Directive = From the records below, please repeat exactly the line that has "स्वापे व्यास्ते*बोधयन् बोधयोग्यान्", the line that has "ब्रह्मादिस्तम्बपर्यन्तं जगद्योनि चराचरः।", and every line between them, and nothing else.
-------- Material for this exercise --------
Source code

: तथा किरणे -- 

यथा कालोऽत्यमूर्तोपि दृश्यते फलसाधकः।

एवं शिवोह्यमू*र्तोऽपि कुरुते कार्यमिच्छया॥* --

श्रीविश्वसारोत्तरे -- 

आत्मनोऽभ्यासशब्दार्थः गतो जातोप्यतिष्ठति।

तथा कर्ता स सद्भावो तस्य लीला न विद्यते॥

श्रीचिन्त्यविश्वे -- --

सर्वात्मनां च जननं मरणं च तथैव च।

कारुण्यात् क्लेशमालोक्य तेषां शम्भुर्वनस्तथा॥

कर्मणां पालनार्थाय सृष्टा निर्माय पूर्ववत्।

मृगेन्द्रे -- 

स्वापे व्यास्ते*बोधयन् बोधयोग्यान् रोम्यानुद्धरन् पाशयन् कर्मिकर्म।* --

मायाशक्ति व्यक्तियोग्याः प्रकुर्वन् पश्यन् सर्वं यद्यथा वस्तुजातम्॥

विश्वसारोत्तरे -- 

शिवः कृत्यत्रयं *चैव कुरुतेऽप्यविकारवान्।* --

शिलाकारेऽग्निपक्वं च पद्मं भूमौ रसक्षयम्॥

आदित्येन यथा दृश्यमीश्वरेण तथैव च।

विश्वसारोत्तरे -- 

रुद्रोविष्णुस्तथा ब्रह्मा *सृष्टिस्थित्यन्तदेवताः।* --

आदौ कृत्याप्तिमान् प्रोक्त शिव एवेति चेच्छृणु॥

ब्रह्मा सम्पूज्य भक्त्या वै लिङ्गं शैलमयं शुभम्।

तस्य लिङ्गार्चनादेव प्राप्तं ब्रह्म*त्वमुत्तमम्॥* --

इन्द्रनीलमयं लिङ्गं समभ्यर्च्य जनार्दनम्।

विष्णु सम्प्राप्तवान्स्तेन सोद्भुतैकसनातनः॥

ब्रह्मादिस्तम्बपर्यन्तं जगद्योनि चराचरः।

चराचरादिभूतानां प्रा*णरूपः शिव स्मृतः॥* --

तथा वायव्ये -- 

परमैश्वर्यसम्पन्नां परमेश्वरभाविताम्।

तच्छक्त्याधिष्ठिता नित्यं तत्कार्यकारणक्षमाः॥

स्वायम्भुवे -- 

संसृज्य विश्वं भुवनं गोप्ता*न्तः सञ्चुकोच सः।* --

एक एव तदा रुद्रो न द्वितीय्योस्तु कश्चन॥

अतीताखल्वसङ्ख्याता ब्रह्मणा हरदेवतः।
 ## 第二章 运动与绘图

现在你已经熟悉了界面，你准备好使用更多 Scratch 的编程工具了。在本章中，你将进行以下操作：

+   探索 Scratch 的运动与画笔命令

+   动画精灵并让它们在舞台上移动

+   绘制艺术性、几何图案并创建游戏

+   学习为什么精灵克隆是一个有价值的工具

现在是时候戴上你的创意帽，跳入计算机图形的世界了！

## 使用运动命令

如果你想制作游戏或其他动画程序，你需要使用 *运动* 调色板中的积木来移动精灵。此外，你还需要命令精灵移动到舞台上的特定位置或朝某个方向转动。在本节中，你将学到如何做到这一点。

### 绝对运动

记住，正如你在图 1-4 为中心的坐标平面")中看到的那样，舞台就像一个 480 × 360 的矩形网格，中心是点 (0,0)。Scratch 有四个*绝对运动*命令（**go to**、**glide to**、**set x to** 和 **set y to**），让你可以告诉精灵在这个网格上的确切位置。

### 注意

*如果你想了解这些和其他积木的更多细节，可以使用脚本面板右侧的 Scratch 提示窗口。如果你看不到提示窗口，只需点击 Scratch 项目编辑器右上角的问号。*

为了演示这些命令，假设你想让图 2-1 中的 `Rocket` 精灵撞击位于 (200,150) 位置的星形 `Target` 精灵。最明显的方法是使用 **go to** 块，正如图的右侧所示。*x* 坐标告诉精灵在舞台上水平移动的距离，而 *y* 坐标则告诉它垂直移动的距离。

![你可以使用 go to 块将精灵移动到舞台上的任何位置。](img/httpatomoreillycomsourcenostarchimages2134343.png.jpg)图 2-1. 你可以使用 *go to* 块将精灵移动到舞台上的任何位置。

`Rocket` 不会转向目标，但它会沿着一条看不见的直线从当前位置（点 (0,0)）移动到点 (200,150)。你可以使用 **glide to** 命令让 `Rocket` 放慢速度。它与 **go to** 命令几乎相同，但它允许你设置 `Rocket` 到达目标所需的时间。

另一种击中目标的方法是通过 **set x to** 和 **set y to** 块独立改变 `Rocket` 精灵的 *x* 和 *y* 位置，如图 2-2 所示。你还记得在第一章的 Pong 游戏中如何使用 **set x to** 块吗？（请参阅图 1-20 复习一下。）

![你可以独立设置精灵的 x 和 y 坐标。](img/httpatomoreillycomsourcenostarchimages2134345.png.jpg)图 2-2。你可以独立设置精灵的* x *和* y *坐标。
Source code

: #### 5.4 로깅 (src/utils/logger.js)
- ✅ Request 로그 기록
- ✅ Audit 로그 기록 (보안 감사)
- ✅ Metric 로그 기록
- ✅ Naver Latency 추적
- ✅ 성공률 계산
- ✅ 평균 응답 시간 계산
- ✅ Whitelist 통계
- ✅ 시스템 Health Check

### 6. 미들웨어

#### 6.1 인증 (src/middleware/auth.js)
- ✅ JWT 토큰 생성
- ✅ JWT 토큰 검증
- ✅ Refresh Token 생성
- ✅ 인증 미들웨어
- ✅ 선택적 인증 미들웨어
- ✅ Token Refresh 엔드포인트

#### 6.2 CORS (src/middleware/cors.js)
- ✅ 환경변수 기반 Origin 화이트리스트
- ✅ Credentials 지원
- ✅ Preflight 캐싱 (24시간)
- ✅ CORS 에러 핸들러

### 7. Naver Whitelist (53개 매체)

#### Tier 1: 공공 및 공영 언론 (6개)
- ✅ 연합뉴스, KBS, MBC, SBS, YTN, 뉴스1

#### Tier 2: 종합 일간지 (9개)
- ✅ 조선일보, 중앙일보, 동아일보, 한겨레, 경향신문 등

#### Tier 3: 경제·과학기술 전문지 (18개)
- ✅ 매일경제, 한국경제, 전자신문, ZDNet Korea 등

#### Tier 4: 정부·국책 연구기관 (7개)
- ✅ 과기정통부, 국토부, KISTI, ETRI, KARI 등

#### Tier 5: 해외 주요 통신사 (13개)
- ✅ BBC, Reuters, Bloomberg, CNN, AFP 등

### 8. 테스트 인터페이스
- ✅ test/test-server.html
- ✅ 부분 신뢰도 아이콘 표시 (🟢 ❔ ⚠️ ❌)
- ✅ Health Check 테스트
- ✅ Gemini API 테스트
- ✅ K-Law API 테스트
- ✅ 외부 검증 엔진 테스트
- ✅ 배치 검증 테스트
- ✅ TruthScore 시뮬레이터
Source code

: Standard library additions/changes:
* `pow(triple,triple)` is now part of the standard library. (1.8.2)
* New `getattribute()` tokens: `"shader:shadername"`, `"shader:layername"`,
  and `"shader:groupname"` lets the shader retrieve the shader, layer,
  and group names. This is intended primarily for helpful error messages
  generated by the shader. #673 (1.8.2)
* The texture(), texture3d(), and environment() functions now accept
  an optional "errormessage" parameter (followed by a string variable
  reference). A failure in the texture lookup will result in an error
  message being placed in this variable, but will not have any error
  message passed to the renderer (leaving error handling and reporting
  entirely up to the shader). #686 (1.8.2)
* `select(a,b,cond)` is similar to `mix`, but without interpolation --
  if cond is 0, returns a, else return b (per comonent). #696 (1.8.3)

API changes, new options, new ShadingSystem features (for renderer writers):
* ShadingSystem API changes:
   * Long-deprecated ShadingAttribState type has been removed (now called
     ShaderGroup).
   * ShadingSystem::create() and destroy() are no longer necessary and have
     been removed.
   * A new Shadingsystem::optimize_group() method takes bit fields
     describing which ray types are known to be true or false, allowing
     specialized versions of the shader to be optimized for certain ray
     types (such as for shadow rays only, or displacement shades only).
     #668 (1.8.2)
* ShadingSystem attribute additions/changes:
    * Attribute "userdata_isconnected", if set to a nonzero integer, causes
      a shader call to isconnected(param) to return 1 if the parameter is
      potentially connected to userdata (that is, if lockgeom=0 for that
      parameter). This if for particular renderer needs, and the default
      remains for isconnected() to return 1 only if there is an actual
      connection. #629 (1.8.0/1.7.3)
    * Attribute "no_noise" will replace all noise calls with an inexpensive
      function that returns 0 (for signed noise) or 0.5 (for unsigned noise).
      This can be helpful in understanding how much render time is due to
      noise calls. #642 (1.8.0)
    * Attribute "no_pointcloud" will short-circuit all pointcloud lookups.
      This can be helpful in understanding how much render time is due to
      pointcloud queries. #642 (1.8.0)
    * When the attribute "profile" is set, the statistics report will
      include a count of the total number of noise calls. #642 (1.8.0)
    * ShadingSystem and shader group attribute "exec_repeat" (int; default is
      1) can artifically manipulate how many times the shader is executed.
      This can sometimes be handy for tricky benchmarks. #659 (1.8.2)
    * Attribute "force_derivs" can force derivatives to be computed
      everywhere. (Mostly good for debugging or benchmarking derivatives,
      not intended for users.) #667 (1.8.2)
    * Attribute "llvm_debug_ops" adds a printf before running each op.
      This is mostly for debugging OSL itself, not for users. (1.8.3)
--------
Your solution =
स्वापे व्यास्ते*बोधयन् बोधयोग्यान् रोम्यानुद्धरन् पाशयन् कर्मिकर्म।* --

मायाशक्ति व्यक्तियोग्याः प्रकुर्वन् पश्यन् सर्वं यद्यथा वस्तुजातम्॥

विश्वसारोत्तरे -- 

शिवः कृत्यत्रयं *चैव कुरुतेऽप्यविकारवान्।* --

शिलाकारेऽग्निपक्वं च पद्मं भूमौ रसक्षयम्॥

आदित्येन यथा दृश्यमीश्वरेण तथैव च।

विश्वसारोत्तरे -- 

रुद्रोविष्णुस्तथा ब्रह्मा *सृष्टिस्थित्यन्तदेवताः।* --

आदौ कृत्याप्तिमान् प्रोक्त शिव एवेति चेच्छृणु॥

ब्रह्मा सम्पूज्य भक्त्या वै लिङ्गं शैलमयं शुभम्।

तस्य लिङ्गार्चनादेव प्राप्तं ब्रह्म*त्वमुत्तमम्॥* --

इन्द्रनीलमयं लिङ्गं समभ्यर्च्य जनार्दनम्।

विष्णु सम्प्राप्तवान्स्तेन सोद्भुतैकसनातनः॥

ब्रह्मादिस्तम्बपर्यन्तं जगद्योनि चराचरः।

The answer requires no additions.